Wait, I don’t understand what you are saying here. How does that define a point?

But by this definition a space might not have any points at all! A space is said to be ‘geometric’ if for any two objects of the lattice there exists a point (morphism) p such that p^{-1} distinguishes the objects.

What do you mean by ‘distinguishes’?

Back to Stone. The category of sober spaces is equivalent to the category of generalised spaces which are ‘geometric’. This may be viewed as a duality in which the two point space plays a special ‘self-dual’ role (it’s called a schizophrenic object). Another example of these so-called Stone dualities is Pontrjagin duality, for which U(1) is the schizophrenic object.

Sorry, you have lost me here.

So…what about NCG? Well, this is the question, isn’t it?

Yes, that’s the question that interest me!

We need 2-toposes.

Why?

============================================================

◆ Exercise instructions
**a)** Rename "schizophrenic object" to "dualizing object" in the Stone duality dialogue, and write out the part from "But by this" to "question, isn’t it?" with that change.
**b)** In the Stone duality dialogue, what plays the schizophrenic object in Pontrjagin duality?
**c)** Pick up the Stone duality dialogue after its final sentence and continue it.
The lines after this dialogue are not needed.

◆ Data section
============================================================

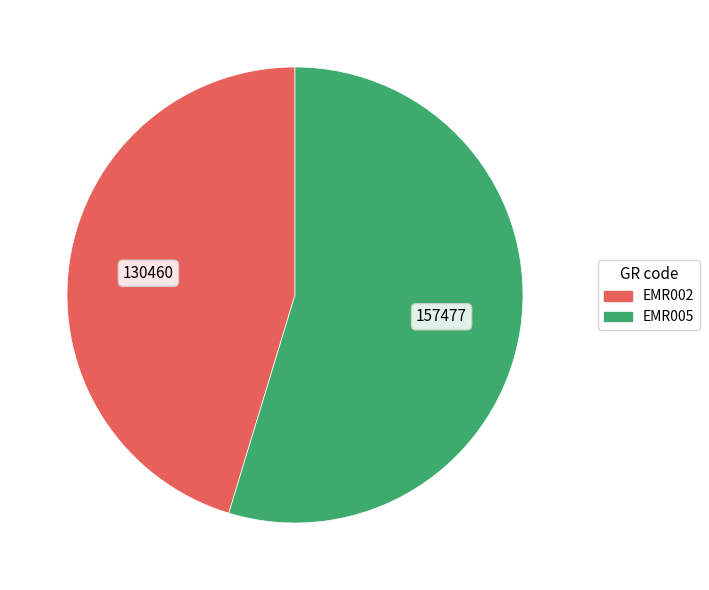

Which slice is the largest?

EMR005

============================================================

◆ Responses by item number
**a)**
But by this definition a space might not have any points at all! A space is said to be ‘geometric’ if for any two objects of the lattice there exists a point (morphism) p such that p^{-1} distinguishes the objects.

What do you mean by ‘distinguishes’?

Back to Stone. The category of sober spaces is equivalent to the category of generalised spaces which are ‘geometric’. This may be viewed as a duality in which the two point space plays a special ‘self-dual’ role (it’s called a dualizing object). Another example of these so-called Stone dualities is Pontrjagin duality, for which U(1) is the dualizing object.

Sorry, you have lost me here.

So…what about NCG? Well, this is the question, isn’t it?

**b)** U(1)

**c)**
Let’s see: I know what a topos it, namely a category which has the ‘essential’ properties of Set. So I can guess what a 2-Topos should be: A 2-categorry with the ‘essential’ properties of Cat?

Hm, in which sense is that be necessary for talking about NCG?

This is my pet fundamental thing! To Ross Street a 2-topos involves 2-stacks, which are, first of all, pseudofunctors from a site C into Cat.

This sounds like the property of a 1-stack, not a 2-stack.

The stack condition is a descent diagram, and the inclusion of Stack(C) into $\mathrm{Ps}\left({C}^{\mathrm{op}},\mathrm{Cat}\right)$ is a nice biadjunction.

I am assuming that $\mathrm{Ps}$ stands for ‘pseudofunctor’.

Gerbes, as you say, are related to this.

Yes, gerbes are stacks ‘in’ groupoids (meaning stacks that send source objects to categories which are groupoids) which are ‘non-empty’ and ‘transitive’ in some sense. (Kind of amazing actually that people figured out that it is this definition of gerbe that one should be interested in.)

But the lattice theory is more fundamental. The logic of a topos depends on it. Topos (1-stack) lattices are always distributive. Quantum lattices are not. But quantum lattices are well understood, and a proper understanding of 2-toposes means getting the lattice theory right. I guess this is what I’ve been trying to say!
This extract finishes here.